---------- TEXT SECTION ----------

Currently if we found a inline extent in btrfs_get_extent(), we set
page uptodate
or page error in btrfs_do_readpage().
So we still need EXTENT_UPTODATE to let btrfs_do_readpage() knows what to do.

Or do you suggest we set page uptodate or error in btrfs_get_extent(),
for inline extent?

Thanks.

> Thanks.
>
> >         unlock_extent_cached_atomic(tree, processed->start, processed->end,
> >                                     &cached);
> >
> > --
> > 2.17.1
> >

^ permalink raw reply	[flat|nested] 6+ messages in thread

* Re: [PATCH] btrfs: remove unnecessary EXTENT_UPTODATE state in buffered I/O path
  2022-08-17  6:30   ` Ethan Lien
@ 2022-08-17 12:35     ` Filipe Manana
  2022-08-18  7:32       ` Ethan Lien
  0 siblings, 1 reply; 6+ messages in thread
From: Filipe Manana @ 2022-08-17 12:35 UTC (permalink / raw)
  To: Ethan Lien; +Cc: ethanlien, linux-btrfs

On Wed, Aug 17, 2022 at 02:30:25PM +0800, Ethan Lien wrote:
> Filipe Manana <fdmanana@kernel.org> 於 2022年8月16日 週二 下午4:49寫道:
> >
> > On Mon, Aug 15, 2022 at 4:16 AM ethanlien <ethanlien@synology.com> wrote:
> > >
> > > From: Ethan Lien <ethanlien@synology.com>
> > >
> > > After we copied data to page cache in buffered I/O, we
> > > 1. Insert a EXTENT_UPTODATE state into inode's io_tree, by
> > >    endio_readpage_release_extent(), set_extent_delalloc() or
> > >    set_extent_defrag().

----------

▸ **EXPLORE THE MATERIAL**
• a. In the btrfs patch thread, why does the first message say EXTENT_UPTODATE is still needed? Answer in one to three sentences.
• b. Continue the btrfs patch thread from its last line.

---------- PROVIDED RECORDS ----------

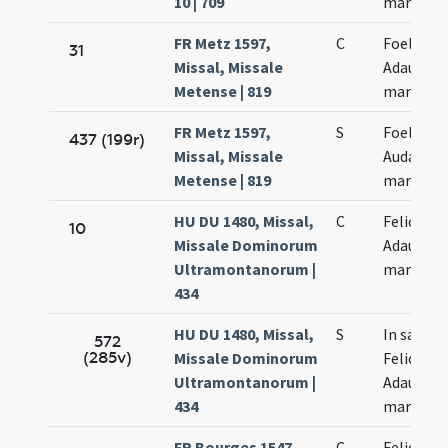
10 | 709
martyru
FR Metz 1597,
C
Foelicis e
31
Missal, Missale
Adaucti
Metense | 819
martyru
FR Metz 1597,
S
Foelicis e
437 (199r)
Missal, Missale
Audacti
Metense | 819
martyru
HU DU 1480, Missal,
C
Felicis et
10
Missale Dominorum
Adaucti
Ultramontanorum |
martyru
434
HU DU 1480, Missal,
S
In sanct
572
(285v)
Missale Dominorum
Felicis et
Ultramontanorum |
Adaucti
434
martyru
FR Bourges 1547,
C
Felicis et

----------
---------- PROVIDED RECORDS ----------

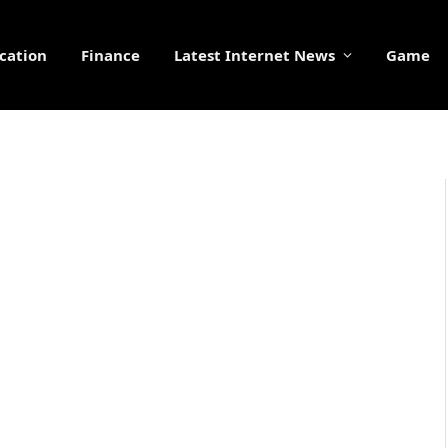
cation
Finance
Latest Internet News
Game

----------

▸ **SOLVED PROBLEMS**
• a. When an inline extent is found in btrfs_get_extent(), the page is marked uptodate or given an error in btrfs_do_readpage(), not in btrfs_get_extent(). So EXTENT_UPTODATE is still needed to tell btrfs_do_readpage() what to do.

• b.
> > > 2. Set page uptodate before we unlock the page.
> > >
> > > But the only place we check io_tree's EXTENT_UPTODATE state is in
> > > btrfs_do_readpage(). We know we enter btrfs_do_readpage() only when we
> > > have a non-uptodate page, so it is unnecessary to set EXTENT_UPTODATE.
> > >
> > > For example, when performing a buffered random read:
> > >
> > >         fio --rw=randread --ioengine=libaio --direct=0 --numjobs=4 \
> > >                 --filesize=32G --size=4G --bs=4k --name=job \
> > >                 --filename=/mnt/file --name=job
> > >
> > > Then check how many extent_state in io_tree:
> > >
> > >         cat /proc/slabinfo | grep btrfs_extent_state | awk '{print $2}'
> > >
> > > w/o this patch, we got 640567 btrfs_extent_state.
> > > w/  this patch, we got    204 btrfs_extent_state.
> >
> > Did fio also report increased throughput?
> >
> 
> Yes, but only when we have a lot of memory (32GB or above).
> In a read benchmark, most of the memory can be used as page cache,
> so there are no ways we can free those UPTODATE extent states unless
> we explicitly call drop cache.
> We have observed millions of useless EXTENT_UPTODATE extent states
> in inode's io_tree, if w/o this patch.
> 
> > >
> > > Maintaining such a big tree brings overhead since every I/O needs to insert
> > > EXTENT_LOCKED, insert EXTENT_UPTODATE, then remove EXTENT_LOCKED. And in
> > > every insert or remove, we need to lock io_tree, do tree search, alloc or
> > > dealloc extent states. By removing unnecessary EXTENT_UPTODATE, we keep
> > > io_tree in a minimal size and reduce overhead when performing buffered I/O.
> >
> > The idea is sound, and I don't see a reason to keep using
> > EXTENT_UPTODATE as well.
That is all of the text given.